Saved data entries:
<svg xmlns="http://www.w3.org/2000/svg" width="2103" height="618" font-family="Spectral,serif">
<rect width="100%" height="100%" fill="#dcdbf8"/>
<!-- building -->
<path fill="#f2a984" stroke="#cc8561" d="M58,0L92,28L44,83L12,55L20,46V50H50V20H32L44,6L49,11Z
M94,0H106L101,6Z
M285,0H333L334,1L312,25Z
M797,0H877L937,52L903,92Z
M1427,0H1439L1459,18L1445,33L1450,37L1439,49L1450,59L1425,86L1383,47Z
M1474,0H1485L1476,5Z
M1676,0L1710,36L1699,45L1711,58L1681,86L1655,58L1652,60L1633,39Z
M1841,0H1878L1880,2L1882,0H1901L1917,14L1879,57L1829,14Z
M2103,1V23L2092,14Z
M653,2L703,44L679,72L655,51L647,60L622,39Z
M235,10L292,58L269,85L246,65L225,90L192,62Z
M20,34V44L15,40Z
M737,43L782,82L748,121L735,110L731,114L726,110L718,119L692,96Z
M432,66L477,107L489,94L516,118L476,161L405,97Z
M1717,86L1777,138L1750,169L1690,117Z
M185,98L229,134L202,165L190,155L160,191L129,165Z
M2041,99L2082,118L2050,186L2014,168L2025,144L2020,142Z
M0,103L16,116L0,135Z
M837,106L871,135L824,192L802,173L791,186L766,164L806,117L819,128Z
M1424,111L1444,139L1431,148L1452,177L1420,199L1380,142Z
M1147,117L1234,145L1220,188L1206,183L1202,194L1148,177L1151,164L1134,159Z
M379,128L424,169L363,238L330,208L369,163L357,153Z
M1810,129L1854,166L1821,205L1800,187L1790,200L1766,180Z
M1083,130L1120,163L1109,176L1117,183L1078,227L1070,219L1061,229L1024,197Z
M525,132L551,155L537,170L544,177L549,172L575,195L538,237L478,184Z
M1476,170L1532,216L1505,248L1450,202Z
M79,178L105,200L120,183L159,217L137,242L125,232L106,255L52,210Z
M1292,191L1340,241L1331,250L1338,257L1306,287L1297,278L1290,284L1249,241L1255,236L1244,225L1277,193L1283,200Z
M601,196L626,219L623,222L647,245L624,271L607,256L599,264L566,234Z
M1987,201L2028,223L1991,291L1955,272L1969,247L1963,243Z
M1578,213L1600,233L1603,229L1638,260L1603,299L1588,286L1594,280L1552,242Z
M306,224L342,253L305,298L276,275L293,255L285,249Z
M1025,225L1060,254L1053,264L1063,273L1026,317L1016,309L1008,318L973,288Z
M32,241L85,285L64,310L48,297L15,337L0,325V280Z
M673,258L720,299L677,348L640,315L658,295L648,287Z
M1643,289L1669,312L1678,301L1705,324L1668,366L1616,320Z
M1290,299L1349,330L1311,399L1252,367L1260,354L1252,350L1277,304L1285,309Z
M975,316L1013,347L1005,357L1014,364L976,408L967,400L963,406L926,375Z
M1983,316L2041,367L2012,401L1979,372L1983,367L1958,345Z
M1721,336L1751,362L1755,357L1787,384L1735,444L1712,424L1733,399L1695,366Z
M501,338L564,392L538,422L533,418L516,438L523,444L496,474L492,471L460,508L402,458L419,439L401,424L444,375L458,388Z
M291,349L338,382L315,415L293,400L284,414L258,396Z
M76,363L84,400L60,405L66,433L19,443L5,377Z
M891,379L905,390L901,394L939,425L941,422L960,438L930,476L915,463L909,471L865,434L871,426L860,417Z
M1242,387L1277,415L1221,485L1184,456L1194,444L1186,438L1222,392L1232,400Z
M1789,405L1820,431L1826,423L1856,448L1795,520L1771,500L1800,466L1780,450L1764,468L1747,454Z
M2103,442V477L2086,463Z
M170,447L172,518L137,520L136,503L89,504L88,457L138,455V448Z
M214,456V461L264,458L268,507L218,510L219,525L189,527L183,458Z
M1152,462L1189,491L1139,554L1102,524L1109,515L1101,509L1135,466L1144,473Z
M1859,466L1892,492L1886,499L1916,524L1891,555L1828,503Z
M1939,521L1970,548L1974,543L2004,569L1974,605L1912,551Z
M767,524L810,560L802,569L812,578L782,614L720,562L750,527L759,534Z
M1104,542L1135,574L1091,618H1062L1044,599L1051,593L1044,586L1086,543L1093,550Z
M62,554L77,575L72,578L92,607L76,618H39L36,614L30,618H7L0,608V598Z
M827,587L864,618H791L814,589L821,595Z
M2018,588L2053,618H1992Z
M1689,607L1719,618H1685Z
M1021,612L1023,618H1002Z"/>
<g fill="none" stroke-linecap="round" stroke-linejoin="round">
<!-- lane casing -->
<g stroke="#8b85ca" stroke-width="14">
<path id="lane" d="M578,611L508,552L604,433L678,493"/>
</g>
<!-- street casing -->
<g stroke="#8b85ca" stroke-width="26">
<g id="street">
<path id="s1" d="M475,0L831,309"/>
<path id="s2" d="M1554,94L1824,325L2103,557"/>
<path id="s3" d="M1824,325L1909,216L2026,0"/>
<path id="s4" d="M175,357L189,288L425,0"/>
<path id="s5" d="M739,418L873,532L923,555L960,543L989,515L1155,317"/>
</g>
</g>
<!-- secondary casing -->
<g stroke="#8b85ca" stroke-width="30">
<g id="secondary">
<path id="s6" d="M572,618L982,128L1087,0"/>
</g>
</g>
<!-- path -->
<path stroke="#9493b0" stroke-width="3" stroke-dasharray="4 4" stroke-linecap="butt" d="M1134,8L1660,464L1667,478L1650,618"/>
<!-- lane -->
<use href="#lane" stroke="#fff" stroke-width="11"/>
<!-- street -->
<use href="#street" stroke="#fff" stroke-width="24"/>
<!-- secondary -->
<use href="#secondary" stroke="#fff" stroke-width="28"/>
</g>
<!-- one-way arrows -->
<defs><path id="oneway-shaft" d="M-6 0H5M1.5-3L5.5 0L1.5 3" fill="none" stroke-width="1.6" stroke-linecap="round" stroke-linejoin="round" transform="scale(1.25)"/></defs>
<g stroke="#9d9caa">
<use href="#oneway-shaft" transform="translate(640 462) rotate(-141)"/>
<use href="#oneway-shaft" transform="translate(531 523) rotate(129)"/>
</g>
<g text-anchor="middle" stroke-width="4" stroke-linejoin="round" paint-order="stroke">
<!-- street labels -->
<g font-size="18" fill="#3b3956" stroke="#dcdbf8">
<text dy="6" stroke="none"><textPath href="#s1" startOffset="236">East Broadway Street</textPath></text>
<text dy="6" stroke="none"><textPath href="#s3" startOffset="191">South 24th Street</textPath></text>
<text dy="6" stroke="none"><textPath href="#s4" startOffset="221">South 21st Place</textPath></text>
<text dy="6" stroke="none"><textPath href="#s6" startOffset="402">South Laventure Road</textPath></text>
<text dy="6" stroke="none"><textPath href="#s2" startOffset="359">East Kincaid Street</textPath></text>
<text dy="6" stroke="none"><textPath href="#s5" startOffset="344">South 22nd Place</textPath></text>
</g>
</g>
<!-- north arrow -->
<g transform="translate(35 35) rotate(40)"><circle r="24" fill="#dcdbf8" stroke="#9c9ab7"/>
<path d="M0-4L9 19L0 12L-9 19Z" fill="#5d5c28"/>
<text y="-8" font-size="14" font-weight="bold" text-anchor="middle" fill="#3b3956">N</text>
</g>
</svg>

Task to complete
The answer must consist of all the entries, copied exactly.

Output
<svg xmlns="http://www.w3.org/2000/svg" width="2103" height="618" font-family="Spectral,serif">
<rect width="100%" height="100%" fill="#dcdbf8"/>
<!-- building -->
<path fill="#f2a984" stroke="#cc8561" d="M58,0L92,28L44,83L12,55L20,46V50H50V20H32L44,6L49,11Z
M94,0H106L101,6Z
M285,0H333L334,1L312,25Z
M797,0H877L937,52L903,92Z
M1427,0H1439L1459,18L1445,33L1450,37L1439,49L1450,59L1425,86L1383,47Z
M1474,0H1485L1476,5Z
M1676,0L1710,36L1699,45L1711,58L1681,86L1655,58L1652,60L1633,39Z
M1841,0H1878L1880,2L1882,0H1901L1917,14L1879,57L1829,14Z
M2103,1V23L2092,14Z
M653,2L703,44L679,72L655,51L647,60L622,39Z
M235,10L292,58L269,85L246,65L225,90L192,62Z
M20,34V44L15,40Z
M737,43L782,82L748,121L735,110L731,114L726,110L718,119L692,96Z
M432,66L477,107L489,94L516,118L476,161L405,97Z
M1717,86L1777,138L1750,169L1690,117Z
M185,98L229,134L202,165L190,155L160,191L129,165Z
M2041,99L2082,118L2050,186L2014,168L2025,144L2020,142Z
M0,103L16,116L0,135Z
M837,106L871,135L824,192L802,173L791,186L766,164L806,117L819,128Z
M1424,111L1444,139L1431,148L1452,177L1420,199L1380,142Z
M1147,117L1234,145L1220,188L1206,183L1202,194L1148,177L1151,164L1134,159Z
M379,128L424,169L363,238L330,208L369,163L357,153Z
M1810,129L1854,166L1821,205L1800,187L1790,200L1766,180Z
M1083,130L1120,163L1109,176L1117,183L1078,227L1070,219L1061,229L1024,197Z
M525,132L551,155L537,170L544,177L549,172L575,195L538,237L478,184Z
M1476,170L1532,216L1505,248L1450,202Z
M79,178L105,200L120,183L159,217L137,242L125,232L106,255L52,210Z
M1292,191L1340,241L1331,250L1338,257L1306,287L1297,278L1290,284L1249,241L1255,236L1244,225L1277,193L1283,200Z
M601,196L626,219L623,222L647,245L624,271L607,256L599,264L566,234Z
M1987,201L2028,223L1991,291L1955,272L1969,247L1963,243Z
M1578,213L1600,233L1603,229L1638,260L1603,299L1588,286L1594,280L1552,242Z
M306,224L342,253L305,298L276,275L293,255L285,249Z
M1025,225L1060,254L1053,264L1063,273L1026,317L1016,309L1008,318L973,288Z
M32,241L85,285L64,310L48,297L15,337L0,325V280Z
M673,258L720,299L677,348L640,315L658,295L648,287Z
M1643,289L1669,312L1678,301L1705,324L1668,366L1616,320Z
M1290,299L1349,330L1311,399L1252,367L1260,354L1252,350L1277,304L1285,309Z
M975,316L1013,347L1005,357L1014,364L976,408L967,400L963,406L926,375Z
M1983,316L2041,367L2012,401L1979,372L1983,367L1958,345Z
M1721,336L1751,362L1755,357L1787,384L1735,444L1712,424L1733,399L1695,366Z
M501,338L564,392L538,422L533,418L516,438L523,444L496,474L492,471L460,508L402,458L419,439L401,424L444,375L458,388Z
M291,349L338,382L315,415L293,400L284,414L258,396Z
M76,363L84,400L60,405L66,433L19,443L5,377Z
M891,379L905,390L901,394L939,425L941,422L960,438L930,476L915,463L909,471L865,434L871,426L860,417Z
M1242,387L1277,415L1221,485L1184,456L1194,444L1186,438L1222,392L1232,400Z
M1789,405L1820,431L1826,423L1856,448L1795,520L1771,500L1800,466L1780,450L1764,468L1747,454Z
M2103,442V477L2086,463Z
M170,447L172,518L137,520L136,503L89,504L88,457L138,455V448Z
M214,456V461L264,458L268,507L218,510L219,525L189,527L183,458Z
M1152,462L1189,491L1139,554L1102,524L1109,515L1101,509L1135,466L1144,473Z
M1859,466L1892,492L1886,499L1916,524L1891,555L1828,503Z
M1939,521L1970,548L1974,543L2004,569L1974,605L1912,551Z
M767,524L810,560L802,569L812,578L782,614L720,562L750,527L759,534Z
M1104,542L1135,574L1091,618H1062L1044,599L1051,593L1044,586L1086,543L1093,550Z
M62,554L77,575L72,578L92,607L76,618H39L36,614L30,618H7L0,608V598Z
M827,587L864,618H791L814,589L821,595Z
M2018,588L2053,618H1992Z
M1689,607L1719,618H1685Z
M1021,612L1023,618H1002Z"/>
<g fill="none" stroke-linecap="round" stroke-linejoin="round">
<!-- lane casing -->
<g stroke="#8b85ca" stroke-width="14">
<path id="lane" d="M578,611L508,552L604,433L678,493"/>
</g>
<!-- street casing -->
<g stroke="#8b85ca" stroke-width="26">
<g id="street">
<path id="s1" d="M475,0L831,309"/>
<path id="s2" d="M1554,94L1824,325L2103,557"/>
<path id="s3" d="M1824,325L1909,216L2026,0"/>
<path id="s4" d="M175,357L189,288L425,0"/>
<path id="s5" d="M739,418L873,532L923,555L960,543L989,515L1155,317"/>
</g>
</g>
<!-- secondary casing -->
<g stroke="#8b85ca" stroke-width="30">
<g id="secondary">
<path id="s6" d="M572,618L982,128L1087,0"/>
</g>
</g>
<!-- path -->
<path stroke="#9493b0" stroke-width="3" stroke-dasharray="4 4" stroke-linecap="butt" d="M1134,8L1660,464L1667,478L1650,618"/>
<!-- lane -->
<use href="#lane" stroke="#fff" stroke-width="11"/>
<!-- street -->
<use href="#street" stroke="#fff" stroke-width="24"/>
<!-- secondary -->
<use href="#secondary" stroke="#fff" stroke-width="28"/>
</g>
<!-- one-way arrows -->
<defs><path id="oneway-shaft" d="M-6 0H5M1.5-3L5.5 0L1.5 3" fill="none" stroke-width="1.6" stroke-linecap="round" stroke-linejoin="round" transform="scale(1.25)"/></defs>
<g stroke="#9d9caa">
<use href="#oneway-shaft" transform="translate(640 462) rotate(-141)"/>
<use href="#oneway-shaft" transform="translate(531 523) rotate(129)"/>
</g>
<g text-anchor="middle" stroke-width="4" stroke-linejoin="round" paint-order="stroke">
<!-- street labels -->
<g font-size="18" fill="#3b3956" stroke="#dcdbf8">
<text dy="6" stroke="none"><textPath href="#s1" startOffset="236">East Broadway Street</textPath></text>
<text dy="6" stroke="none"><textPath href="#s3" startOffset="191">South 24th Street</textPath></text>
<text dy="6" stroke="none"><textPath href="#s4" startOffset="221">South 21st Place</textPath></text>
<text dy="6" stroke="none"><textPath href="#s6" startOffset="402">South Laventure Road</textPath></text>
<text dy="6" stroke="none"><textPath href="#s2" startOffset="359">East Kincaid Street</textPath></text>
<text dy="6" stroke="none"><textPath href="#s5" startOffset="344">South 22nd Place</textPath></text>
</g>
</g>
<!-- north arrow -->
<g transform="translate(35 35) rotate(40)"><circle r="24" fill="#dcdbf8" stroke="#9c9ab7"/>
<path d="M0-4L9 19L0 12L-9 19Z" fill="#5d5c28"/>
<text y="-8" font-size="14" font-weight="bold" text-anchor="middle" fill="#3b3956">N</text>
</g>
</svg>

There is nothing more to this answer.